Proving the law of unintended consequences, the great technological leaps of recent decades have also yielded such an explosion of information, that it has become "increasingly hard to keep up" on current thinking in medicine, he adds. The pressure is even more intense because the same technology has given patients unprecedented access to medical knowledge, enabling them to pose more complicated questions to their physicians.

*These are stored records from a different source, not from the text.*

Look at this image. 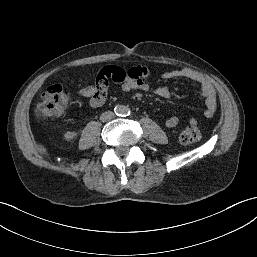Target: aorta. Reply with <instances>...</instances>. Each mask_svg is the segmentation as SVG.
<instances>
[{
  "instance_id": "aorta-1",
  "label": "aorta",
  "mask_w": 257,
  "mask_h": 257,
  "mask_svg": "<svg viewBox=\"0 0 257 257\" xmlns=\"http://www.w3.org/2000/svg\"><path fill=\"white\" fill-rule=\"evenodd\" d=\"M114 112L116 113V115H125L127 113V108L124 105H116L114 108Z\"/></svg>"
}]
</instances>
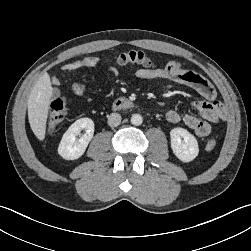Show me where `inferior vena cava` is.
<instances>
[{
    "instance_id": "602c4592",
    "label": "inferior vena cava",
    "mask_w": 251,
    "mask_h": 251,
    "mask_svg": "<svg viewBox=\"0 0 251 251\" xmlns=\"http://www.w3.org/2000/svg\"><path fill=\"white\" fill-rule=\"evenodd\" d=\"M121 123V116L118 113H111L108 116V125L110 127H117Z\"/></svg>"
}]
</instances>
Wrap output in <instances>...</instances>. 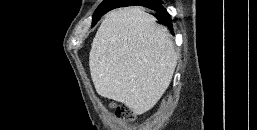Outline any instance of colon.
I'll return each instance as SVG.
<instances>
[{"mask_svg":"<svg viewBox=\"0 0 257 130\" xmlns=\"http://www.w3.org/2000/svg\"><path fill=\"white\" fill-rule=\"evenodd\" d=\"M115 118L121 122L128 123L135 119V114L130 108L119 106L115 111Z\"/></svg>","mask_w":257,"mask_h":130,"instance_id":"colon-1","label":"colon"}]
</instances>
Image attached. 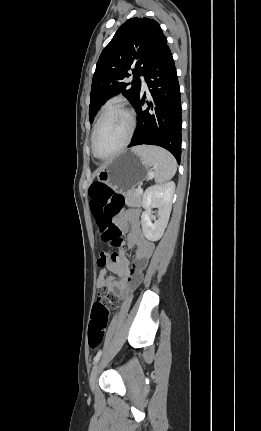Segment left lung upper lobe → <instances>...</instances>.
Returning a JSON list of instances; mask_svg holds the SVG:
<instances>
[{"mask_svg":"<svg viewBox=\"0 0 261 431\" xmlns=\"http://www.w3.org/2000/svg\"><path fill=\"white\" fill-rule=\"evenodd\" d=\"M167 45L160 25L150 18H132L115 33L102 51L91 86L90 122L112 95L122 93L134 106L141 89L139 76L145 75L153 60ZM132 69L133 81L126 83Z\"/></svg>","mask_w":261,"mask_h":431,"instance_id":"5c2ea615","label":"left lung upper lobe"}]
</instances>
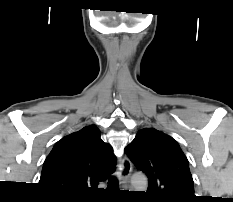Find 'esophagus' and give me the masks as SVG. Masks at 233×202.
Wrapping results in <instances>:
<instances>
[{
	"mask_svg": "<svg viewBox=\"0 0 233 202\" xmlns=\"http://www.w3.org/2000/svg\"><path fill=\"white\" fill-rule=\"evenodd\" d=\"M121 170L119 172V177H120V183L124 186L127 187L129 184L131 172H132V163L129 160L128 157L124 156L121 159Z\"/></svg>",
	"mask_w": 233,
	"mask_h": 202,
	"instance_id": "1",
	"label": "esophagus"
}]
</instances>
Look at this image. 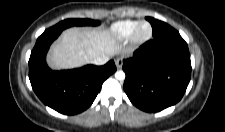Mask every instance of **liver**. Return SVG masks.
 <instances>
[{"instance_id": "6515ba94", "label": "liver", "mask_w": 225, "mask_h": 132, "mask_svg": "<svg viewBox=\"0 0 225 132\" xmlns=\"http://www.w3.org/2000/svg\"><path fill=\"white\" fill-rule=\"evenodd\" d=\"M120 51L111 31L73 27L65 30L51 46L47 62L55 70L71 69L88 64L95 57H110Z\"/></svg>"}]
</instances>
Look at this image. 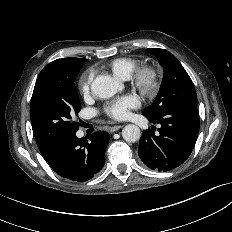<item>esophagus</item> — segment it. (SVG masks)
Instances as JSON below:
<instances>
[{"mask_svg": "<svg viewBox=\"0 0 232 232\" xmlns=\"http://www.w3.org/2000/svg\"><path fill=\"white\" fill-rule=\"evenodd\" d=\"M123 125H116L110 128V132H116L117 130L121 129Z\"/></svg>", "mask_w": 232, "mask_h": 232, "instance_id": "esophagus-1", "label": "esophagus"}]
</instances>
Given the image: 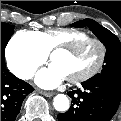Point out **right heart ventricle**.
I'll return each mask as SVG.
<instances>
[{
	"label": "right heart ventricle",
	"instance_id": "right-heart-ventricle-1",
	"mask_svg": "<svg viewBox=\"0 0 121 121\" xmlns=\"http://www.w3.org/2000/svg\"><path fill=\"white\" fill-rule=\"evenodd\" d=\"M20 33L33 38L41 51L45 54H48L58 45H70L87 37L83 32L64 29L30 30L21 31Z\"/></svg>",
	"mask_w": 121,
	"mask_h": 121
}]
</instances>
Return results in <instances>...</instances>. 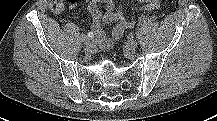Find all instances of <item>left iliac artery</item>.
<instances>
[{
	"instance_id": "1",
	"label": "left iliac artery",
	"mask_w": 217,
	"mask_h": 121,
	"mask_svg": "<svg viewBox=\"0 0 217 121\" xmlns=\"http://www.w3.org/2000/svg\"><path fill=\"white\" fill-rule=\"evenodd\" d=\"M151 21L152 19L150 17L143 15L139 18L138 25L139 26L147 25V24H150Z\"/></svg>"
}]
</instances>
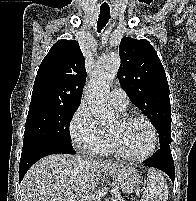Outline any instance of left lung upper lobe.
Here are the masks:
<instances>
[{
	"label": "left lung upper lobe",
	"instance_id": "5c2ea615",
	"mask_svg": "<svg viewBox=\"0 0 196 201\" xmlns=\"http://www.w3.org/2000/svg\"><path fill=\"white\" fill-rule=\"evenodd\" d=\"M118 79L130 100L150 119L159 133L160 147L171 144L169 85L162 63L147 40L123 37Z\"/></svg>",
	"mask_w": 196,
	"mask_h": 201
}]
</instances>
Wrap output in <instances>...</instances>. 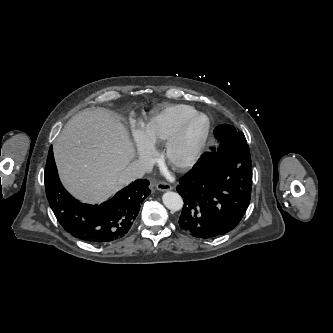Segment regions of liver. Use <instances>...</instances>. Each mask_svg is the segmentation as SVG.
Masks as SVG:
<instances>
[{
	"label": "liver",
	"mask_w": 333,
	"mask_h": 333,
	"mask_svg": "<svg viewBox=\"0 0 333 333\" xmlns=\"http://www.w3.org/2000/svg\"><path fill=\"white\" fill-rule=\"evenodd\" d=\"M53 150L62 183L88 203H101L118 191L124 185L120 176L135 156L123 125L104 108L73 116Z\"/></svg>",
	"instance_id": "6515ba94"
}]
</instances>
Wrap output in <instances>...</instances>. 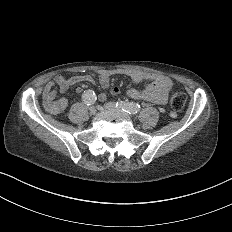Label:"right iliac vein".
<instances>
[{
	"label": "right iliac vein",
	"mask_w": 232,
	"mask_h": 232,
	"mask_svg": "<svg viewBox=\"0 0 232 232\" xmlns=\"http://www.w3.org/2000/svg\"><path fill=\"white\" fill-rule=\"evenodd\" d=\"M90 113L91 114H96L97 113V108L96 107H91L90 108Z\"/></svg>",
	"instance_id": "1"
}]
</instances>
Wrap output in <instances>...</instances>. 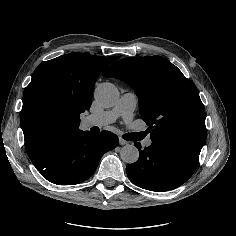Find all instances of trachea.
I'll return each instance as SVG.
<instances>
[{
  "mask_svg": "<svg viewBox=\"0 0 236 236\" xmlns=\"http://www.w3.org/2000/svg\"><path fill=\"white\" fill-rule=\"evenodd\" d=\"M129 133L122 135L123 139H127L129 137Z\"/></svg>",
  "mask_w": 236,
  "mask_h": 236,
  "instance_id": "trachea-1",
  "label": "trachea"
}]
</instances>
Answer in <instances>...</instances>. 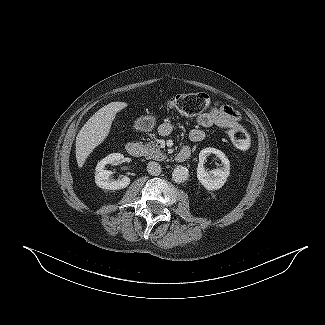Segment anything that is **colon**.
Here are the masks:
<instances>
[{
    "mask_svg": "<svg viewBox=\"0 0 325 325\" xmlns=\"http://www.w3.org/2000/svg\"><path fill=\"white\" fill-rule=\"evenodd\" d=\"M211 105V98L203 92L183 93L170 97L165 102L168 110L176 111L183 116H195L205 111ZM229 137L233 146L246 152L250 148V139L241 125L229 129Z\"/></svg>",
    "mask_w": 325,
    "mask_h": 325,
    "instance_id": "colon-1",
    "label": "colon"
}]
</instances>
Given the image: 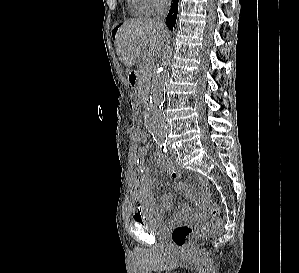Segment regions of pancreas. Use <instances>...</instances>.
I'll use <instances>...</instances> for the list:
<instances>
[{
  "instance_id": "pancreas-1",
  "label": "pancreas",
  "mask_w": 299,
  "mask_h": 273,
  "mask_svg": "<svg viewBox=\"0 0 299 273\" xmlns=\"http://www.w3.org/2000/svg\"><path fill=\"white\" fill-rule=\"evenodd\" d=\"M141 70H142V75L137 84V91H138V93H145L148 90L149 80H150L152 71L148 64H142Z\"/></svg>"
}]
</instances>
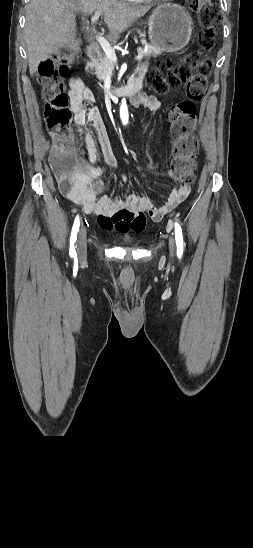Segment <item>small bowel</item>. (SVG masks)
<instances>
[{
	"instance_id": "1",
	"label": "small bowel",
	"mask_w": 253,
	"mask_h": 548,
	"mask_svg": "<svg viewBox=\"0 0 253 548\" xmlns=\"http://www.w3.org/2000/svg\"><path fill=\"white\" fill-rule=\"evenodd\" d=\"M145 71L146 65H140L132 78H142ZM69 86L74 122L80 129L88 157L87 160H78L75 171L66 185L59 182L60 190L67 199L81 206L86 213L96 214L103 229H115L123 233L142 232L146 224L145 212L154 221L162 220L169 211L188 197L190 185L180 182L171 191L167 200L159 206H156L149 197L135 193L129 194L125 199L101 195L105 187L102 179L104 170L94 165L98 159V146L108 167L116 168L117 161L99 109L86 107V102L94 101L92 92L78 77L71 78ZM131 102L136 106L142 105L150 111H157L161 106L155 96L142 92L132 97ZM170 177L174 181L177 180ZM120 179L124 183L127 182L125 174H121Z\"/></svg>"
}]
</instances>
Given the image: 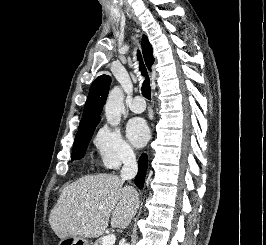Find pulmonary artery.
Returning a JSON list of instances; mask_svg holds the SVG:
<instances>
[{
	"label": "pulmonary artery",
	"instance_id": "1",
	"mask_svg": "<svg viewBox=\"0 0 266 245\" xmlns=\"http://www.w3.org/2000/svg\"><path fill=\"white\" fill-rule=\"evenodd\" d=\"M141 96H136L132 101L129 102V109L134 113H142L146 109V105Z\"/></svg>",
	"mask_w": 266,
	"mask_h": 245
}]
</instances>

Some three decades ago, one study showed that, in order to keep abreast of new developments in the field, a general internist would have to spend more time reading than there are hours in the day. The situation is much worse now, Stanbrook says, so you have to instruct trainees not to read journals generally, but to read around their specific patients and use those examples to learn.
"We have to manage a great deal more than we used to," Stanbrook says. "And we have to be managers of information more than ever before." The pace of change is so rapid that doctors are constantly playing a game of catch up. "No one yet fully understands the effect of social media. It may be providing opportunities we are missing or causing problems we aren't even aware of."
It was the exponential growth of medical information, Stanbrook suggests, that created the need for sub-specialization. "Gone are the days when a primary care physician can keep up on everything he or she needs to," he says. Does that lead to fragmented care for patients? "It frequently does," he says, "as well as miscommunication and duplication of effort. But if you develop heart disease, a family doctor can do the basics, but it rapidly becomes complicated, and you need a specialist. And having a specialist, study after study shows, makes a difference to patient outcomes."